I know that the way he does his orders, your card does not get charged until he sends you an invoice to make sure is computer system is up and going THEN he won't charge you until something is shipped. I'm sure there are slip ups but this is the way things have always been done there. If there is an issue with being charged for something call tres I'm sure he'll take care of it.

Like DHLopez and several others have said. The way that I have been taken care of I wouldn't think of being able to go elsewhere.


----------



## anglermgt (Aug 19, 2006)

Dude if your looking for ABU parts I'd sugest you hook up with Jerry Foran at Hookless.com.

He's a real stand up guy, the guy will bend over backwards to get you what you need.
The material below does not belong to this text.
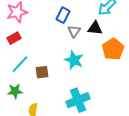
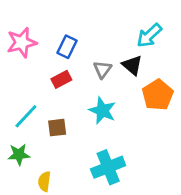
blue rectangle: (63, 15) -> (67, 47), moved
black triangle: (95, 28) -> (132, 65), turned 35
red rectangle: (14, 38) -> (61, 79), moved

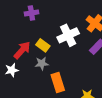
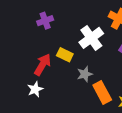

Go to his website, if you dont see what your looking for there then give him a call, he's old school and a real pleasure to deal with.


----------



## Wtrdog (Jun 18, 2003)

no idea what's going on with Tres personal biz, but when I called and got my BY he was awesome. didn't talk down to a newbie and got my reel in about 5 days. stand up guy, if something is going on, i agree he should let folks know. Regardless he's a stand up guy that's willing to help out folks that really need it (me).


----------



## ADIDAF (Mar 24, 2004)

*Ho*

I don't want this thread to head south and turn into a Tres bashing session. I just wanted to see if he was closed or having some personal issues. Like I said before, I have ordered stuff and had a BY worked on by him before and I had great experiences. I just can't get a hold of him recently and I really need some gold Sufix and nobody else carries it.


----------



## sprtsracer (Apr 27, 2005)

ADIDAF said:


> I don't want this thread to head south and turn into a Tres bashing session. I just wanted to see if he was closed or having some personal issues. Like I said before, I have ordered stuff and had a BY worked on by him before and I had great experiences. I just can't get a hold of him recently and I really need some gold Sufix and nobody else carries it.


If that's what you need, try Greg's Baitshack, a sponsor on this forum. Go to the "Greg's Baitshack" board, click on the banner at the top and give him a call.


----------